(Revision tracking records)
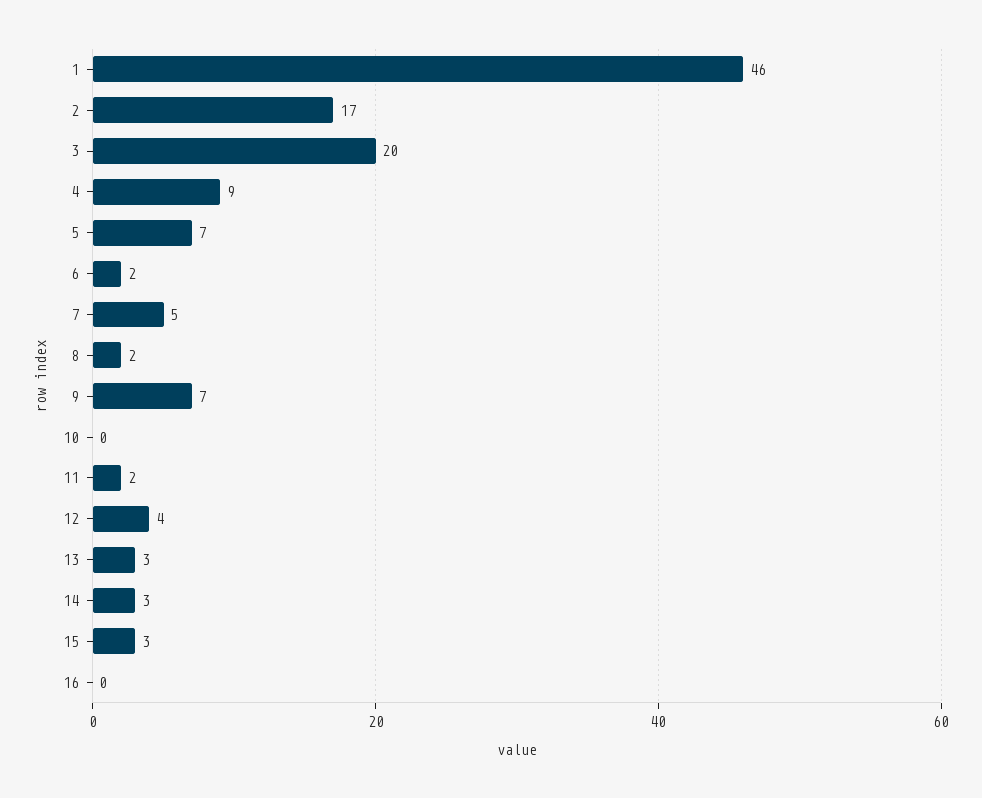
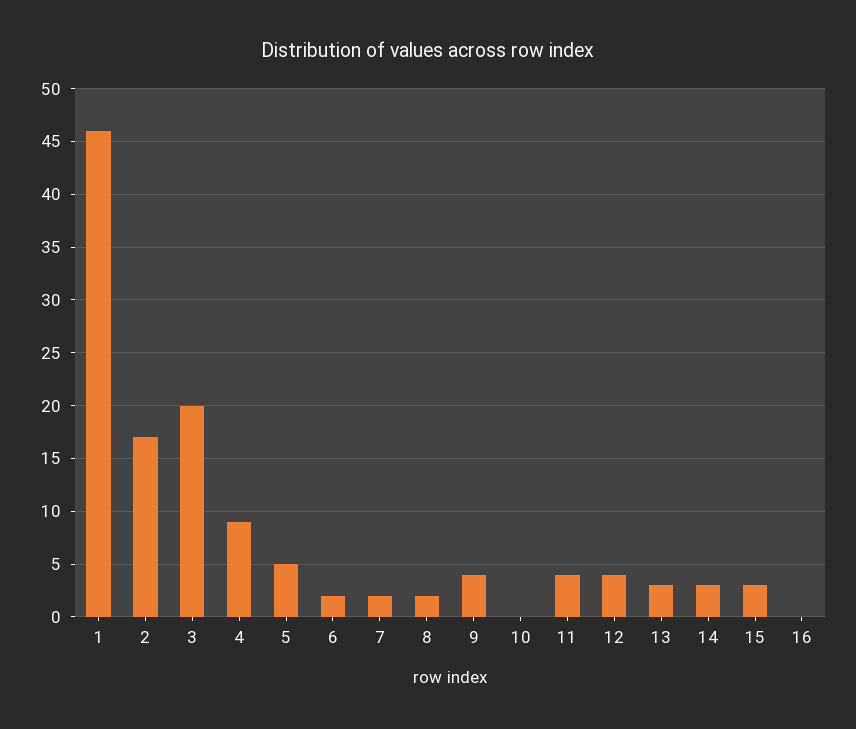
5: 7 -> 5
7: 5 -> 2
9: 7 -> 4
11: 2 -> 4

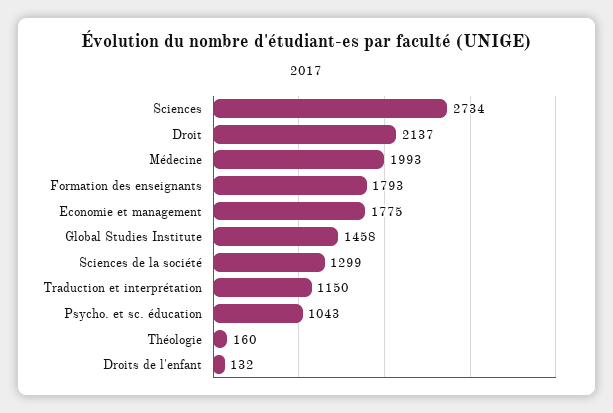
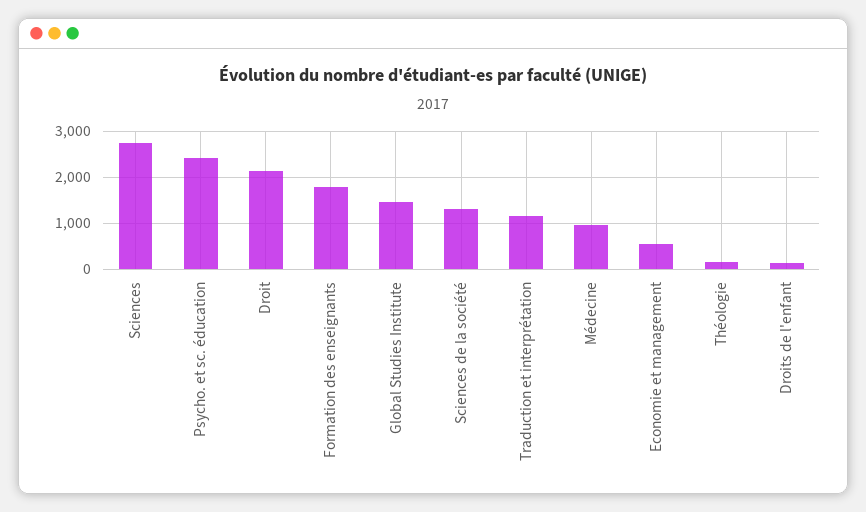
Médecine: 1993 -> 1000
Economie et management: 1775 -> 600
Psycho. et sc. éducation: 1043 -> 2400

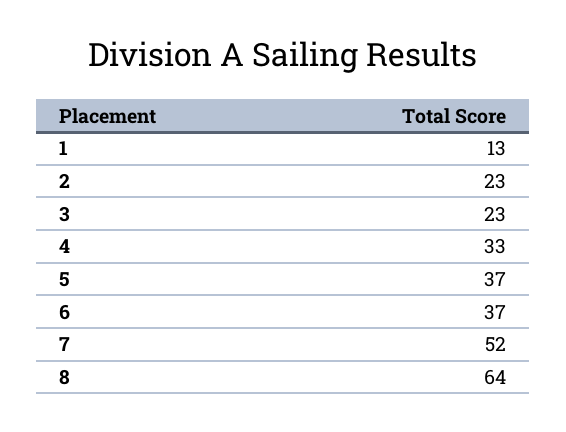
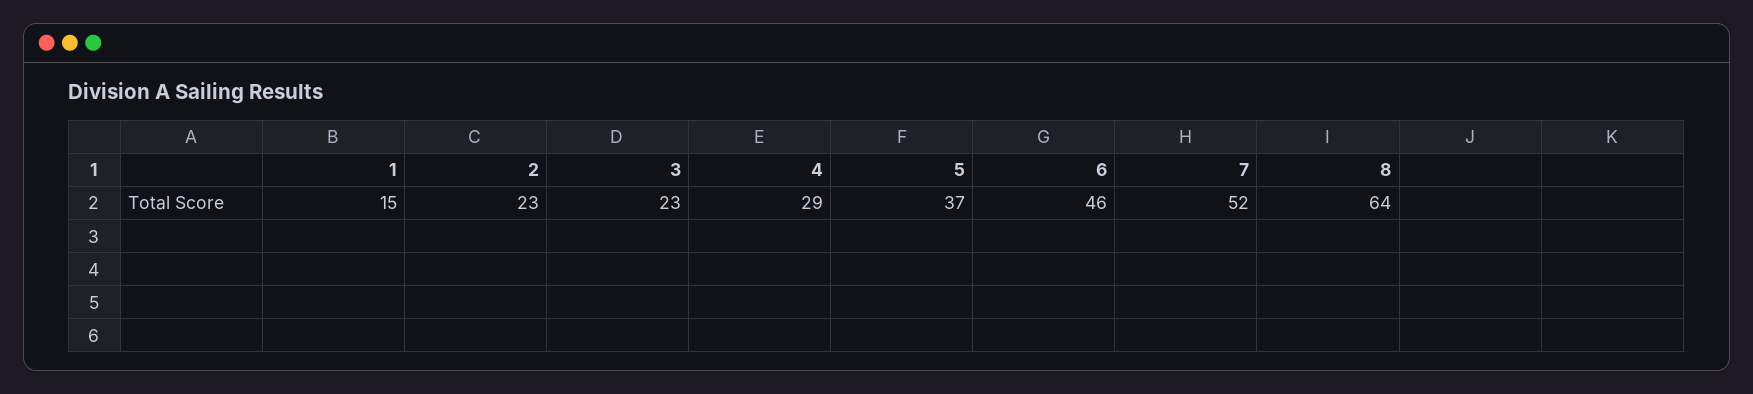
1: 13 -> 15
4: 33 -> 29
6: 37 -> 46

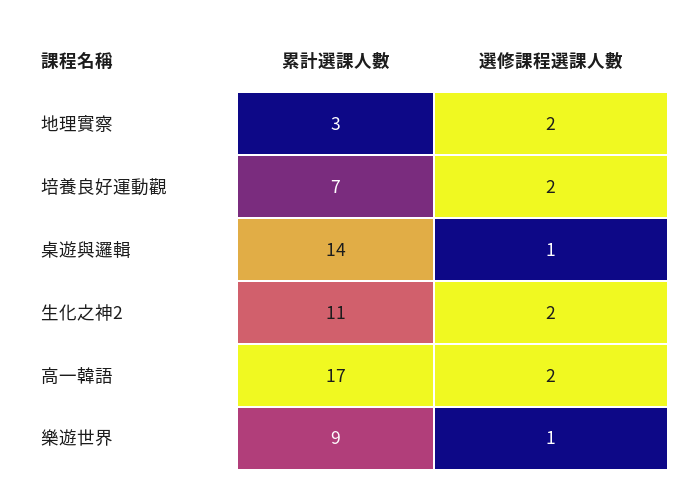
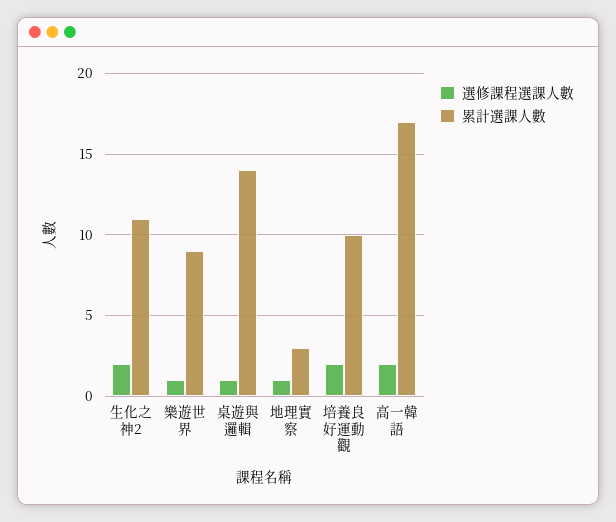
選修課程選課人數, 地理實察: 2 -> 1
累計選課人數, 培養良好運動觀: 7 -> 10

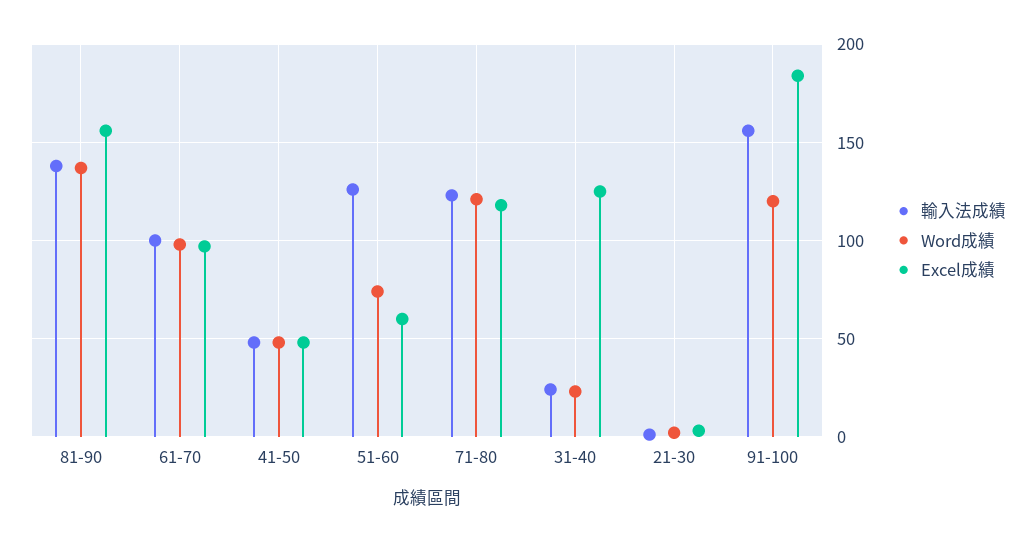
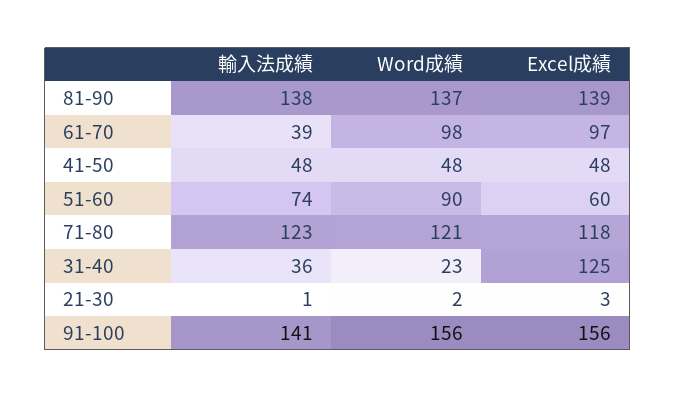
Excel成績, 81-90: 155 -> 139
輸入法成績, 61-70: 100 -> 39
輸入法成績, 51-60: 125 -> 74
Word成績, 51-60: 75 -> 90
輸入法成績, 31-40: 25 -> 36
輸入法成績, 91-100: 155 -> 141
Word成績, 91-100: 120 -> 156
Excel成績, 91-100: 185 -> 156

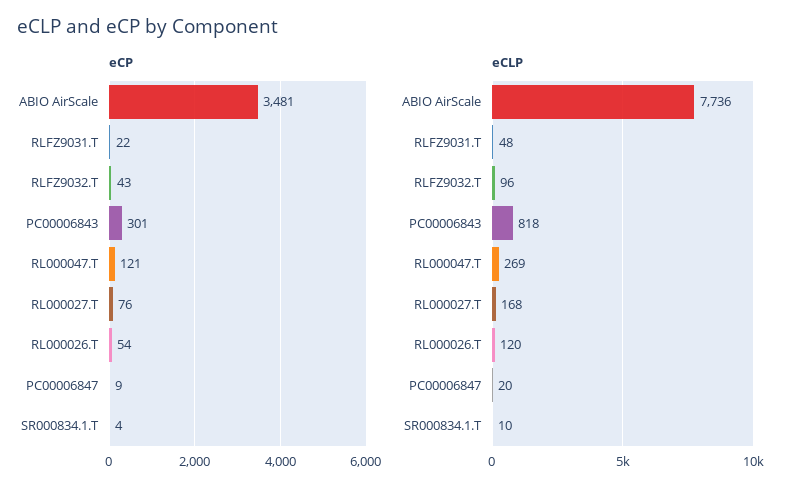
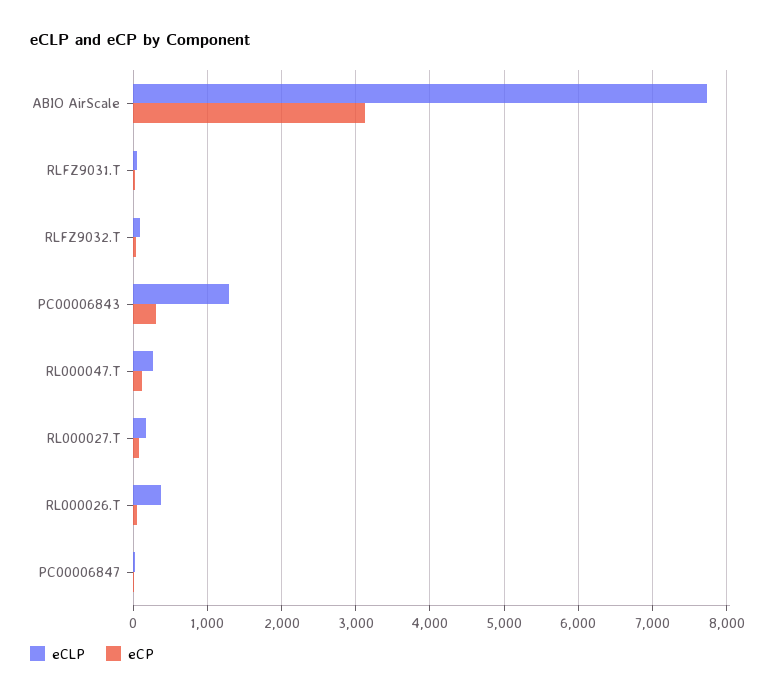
eCP, ABIO AirScale: 3481 -> 3100
eCP, SR000834.1.T: 4 -> none
eCLP, PC00006843: 818 -> 1300
eCLP, RL000026.T: 120 -> 400
eCLP, SR000834.1.T: 10 -> none

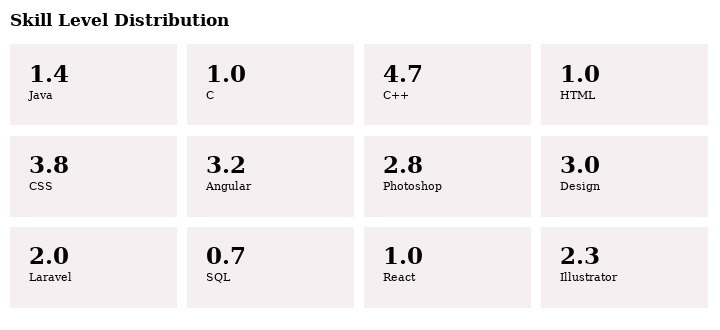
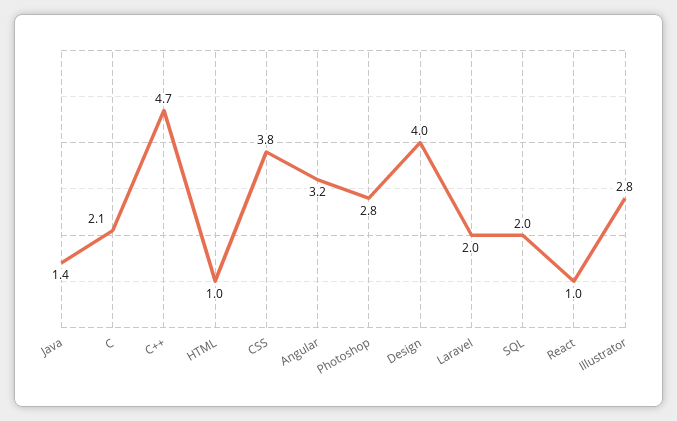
C: 1 -> 2.1
Design: 3 -> 4
SQL: 0.7 -> 2
Illustrator: 2.3 -> 2.8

-- PROBLEM TO SOLVE --
All lines with the string "輸入法成績" must be copied from the data.

-- RESULT --
輸入法成績, 61-70: 100 -> 39
輸入法成績, 51-60: 125 -> 74
輸入法成績, 31-40: 25 -> 36
輸入法成績, 91-100: 155 -> 141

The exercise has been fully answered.